Beekeepers readily took advantage of the many aspects of their industry to quickly rebuild their hives and colonies, and to refine the pollination business to keep them profitable and costs to a minimum.

“If a commercial beekeeper loses 100 of his hives, replacing them would come at a cost – the price of each new queen, plus the time required to split the existing hives – but it is unlikely to spell disaster,” said the article.

“Rebuilding lost colonies is a routine part of modern beekeeping.”

The article explains that honeybees are essentially livestock – bred, reared, fed and cared for. Honeybees are not native to North America and the main reason they are raised commercially is to pollinate crops. Montana beekeepers produce honey during the blooming season and then load their hives onto trucks and take them to other parts of the country where crops are in need of pollination, such as almonds in California and fruit in Oregon and Washington, Florida, New York, or Maine, or sunflowers, clover or wildflowers in the mid-west.  Not all crops have enough nectar for the bees to produce surplus honey, so in each case beekeepers and crop growers negotiate their own contacts regarding who pays who and how much for pollinating when no surplus honey is produced.

“…it is precisely this modern-livestock lifestyle and the active markets for pollination services that have allowed non-native honeybees to flourish on our continent. They are the reason honeybee populations have remained steady even in the face of disease and other afflictions.”

“A new fertilized queen typically costs about $19 and can be shipped to beekeepers overnight..” or “….beekeepers can produce their own queens by feeding royal jelly to larvae.”

“Replacing lost colonies by splitting hives is surprisingly straightforward and can be accomplished in about 20 minutes.”

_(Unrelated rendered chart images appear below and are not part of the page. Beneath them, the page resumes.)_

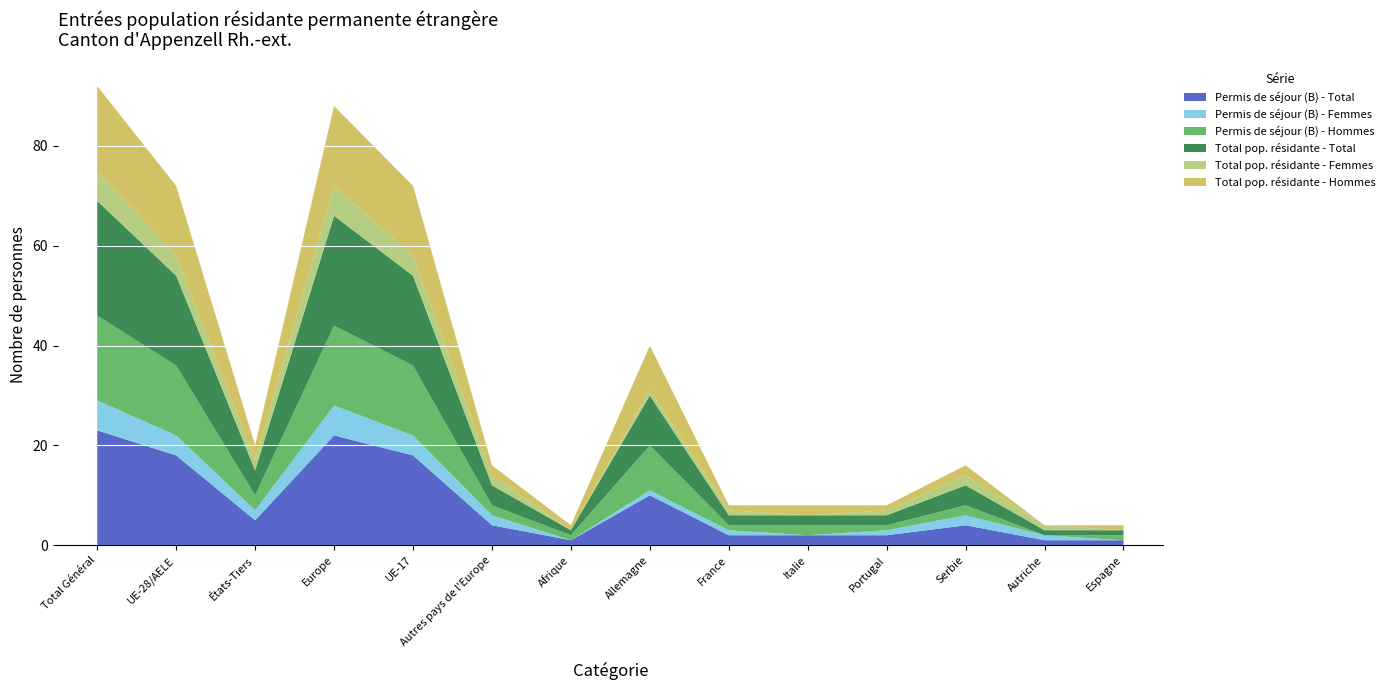

Reading right to left, what are all the values shown in this chart?

Permis de séjour (B) - Total: 1	1	4	2	2	2	10	1	4	18	22	5	18	23
Permis de séjour (B) - Femmes: 0	1	2	1	0	1	1	0	2	4	6	2	4	6
Permis de séjour (B) - Hommes: 1	0	2	1	2	1	9	1	2	14	16	3	14	17
Total pop. résidante - Total: 1	1	4	2	2	2	10	1	4	18	22	5	18	23
Total pop. résidante - Femmes: 0	1	2	1	0	1	1	0	2	4	6	2	4	6
Total pop. résidante - Hommes: 1	0	2	1	2	1	9	1	2	14	16	3	14	17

The article further explains, “The new hives quickly produce a new brood, which in about six weeks can be strong enough to pollinate crops.”

Beekeepers can also purchase for about $90, “’packaged bees’ to replace an empty hive.”

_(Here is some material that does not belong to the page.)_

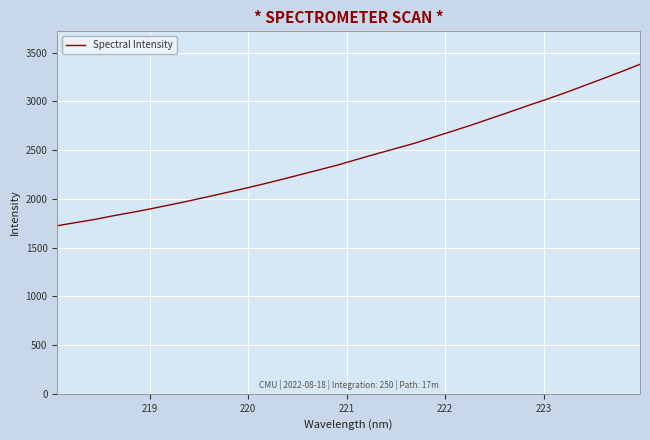

How many lines are shown in the chart?

1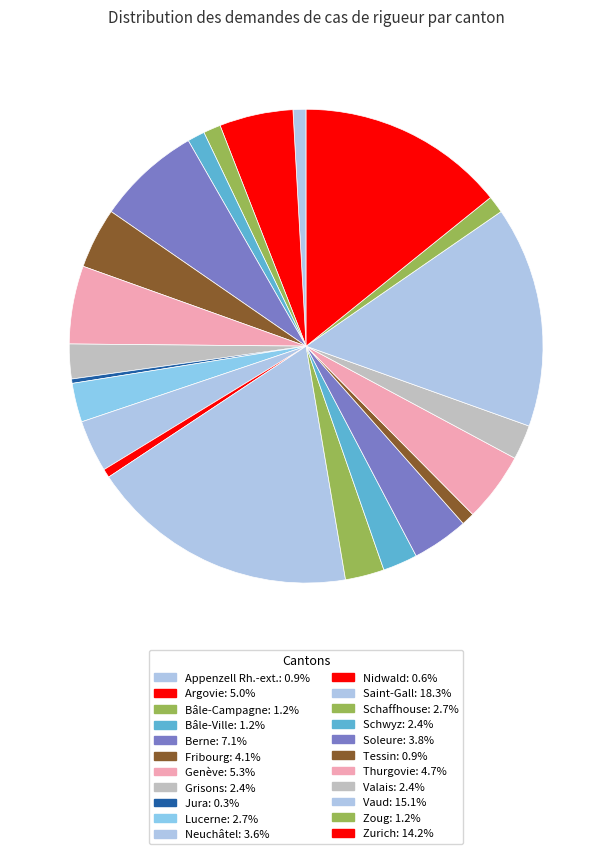

How many slices are in this pie chart?

22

Colony collapse is not a new phenomenon – it has happened 23 times since the late 1860s.

The reason that the bees suddenly suffer a high mortality rate is still not known. The collapse was a phenomenon experienced in other countries as well.

Most researchers conclude that a variety of factors may be at play, “including infections, pathogens, and malnutrition.”

Suspecting it may be due to “systemic” pesticides, the European Union implemented a partial ban on the pesticides.

The Environmental Protection Agency determined that four of the neonicotinoid pesticides “do not pose significant risks to bee colonies,” and have not acted to ban them, even though environmental groups are pressuring for a ban.

“If a beepocalypse was really upon us, colony numbers and honey production would be declining, the costs associated with rebuilding lost hives would be rising sharply, and the prices of the crops most reliant on honeybees would be rapidly increasing. Yet none of these appear to be the case,” writes Regan.

There are important environmental concerns, impacting wild pollinators such as bumblebees, butterflies and other insects. Their numbers do seem to be in decline, due primarily to habitat loss and agricultural development. And, modern beekeeping practices do create real stresses on beekeepers and honeybees, but concludes Regan, “we shouldn’t exaggerate their light or overlook how successfully they’ve adapted to a changing world.”